Quand elle reçoit cette réponse, et en observant le fauconnier, Sophia se doute que Gabriel a un lien fort avec l'armée que ce qu'il veut faire paraître. Quant à Leah, être aussi loin de son frère l'inquiète fortement, elle avait confié à son amie deux jours après leurs traversées que les bruits d'environnement des véhicules l'empêchaient de dormir. C'est pour cela que quand l'insomnie l'empêche de dormir, elle se rend chez Sophia pour se reposer.
La demoiselle repense au fait d'avoir été suivie au travers du portail par ses deux acolytes, et ne s'imagine pas comment elle aurait pu traverser le chagrin sans eux. Elle recouvre les épaules de Leah qui s'est profondément endormie et sourit avant d'attraper des affaires dans sa penderie, avant de se diriger à la salle d'eau.
Dans le miroir, Sophia distingue les cernes se creusant sur son visage pâle. Elle allume le jet de la douche et se glisse sous l'eau chaude. Le dos appuyé contre la cabine, elle tend le bras pour augmenter de plus en plus la température. Elle se décale légèrement et affronte la douleur de l'eau bouillante avec son poignet.

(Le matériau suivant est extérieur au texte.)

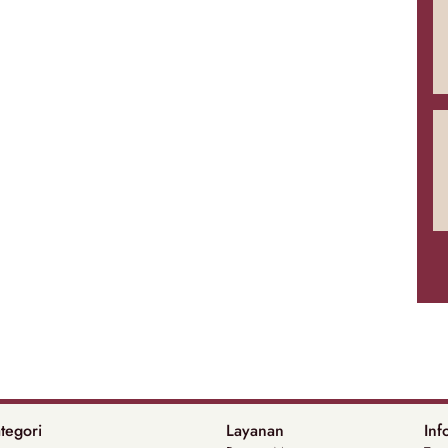
tegori
Layanan
Inf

Depuis son retour, elle fait ce rituel pour tenter de ranimer Evy, qui depuis la bataille est profondément endormi. Sophia a tout tenté pour rétablir la connexion : l'appeler mentalement, le grattouiller, s'ébouillanter... Mais le dragon n'a jamais réagi. Sa magnifique couleur argentée a pris une teinte cuivrée dès que le liquide visqueux l'a enveloppé, et depuis ses yeux clos font office de murs de silence.
En entendant sa mère la gronder sur le temps passé dans la douche, elle sort de la cabine. Le contraste de la chaleur et du froid de la pièce lui fait tourner la tête. Elle perd l'équilibre et tente de se rattraper au meuble, mais le manque de peu en se sentant partir vers le sol. Des bras puissants la soutiennent à temps, avant de la relever. Elle se retourne et rencontre un regard familier.
— Draguir ? fait-elle surprise.
Le fauconnier la scrute sous toutes les coutures, inquiet. Cependant, un sourire en coin apparaît et son regard devient plus ardent quand il admire le corps nu de sa sauvageonne. Celle-ci s'en aperçoit et attrape une serviette sur le portant.
Il lève la main pour effleurer le visage de sa demoiselle, mais elle ne ressent pas son contact. Draguir fronce des sourcils et tente de prononcer son prénom, mais Sophia ne l'entend pas.
— M'entends-tu ? demande-t-elle le cœur serrer.
Il observe ses lèvres, et constate que lui non plus ne l'entend pas. Sophia lui fait signe d'attendre et se précipite dans sa chambre pour récupérer un stylo et une feuille, mais à son retour dans la salle d'eau, Draguir n'est plus là. Le cœur battant à tout rompre, elle scrute les environs à sa recherche, mais il n'est plus là.
Elle soupire et retourne dans sa chambre après s'être habillée. Sophia s'assied sur son rocking-chair, confirmant par message à ses amis le maintien de la fête. Elle tourne le visage vers le ciel, se dégageant, songeant au contact de Draguir.
Parmi ses nombreuses tentatives avec Evy, elle n'avait pas tenté de renouer avec Draguir. Le chagrin et la peur d'affronter sa colère depuis son départ n'avaient que repoussé sa décision. Elle avait fait croire à Gabriel qu'elle n'y arrivait pas, mais bien au contraire, elle ne voulait pas. Attrapant un plaid, elle se couvre les jambes, puis prend son carnet et un crayon, et se met à dessiner pour oublier le sentiment de frustration qui l'étreint.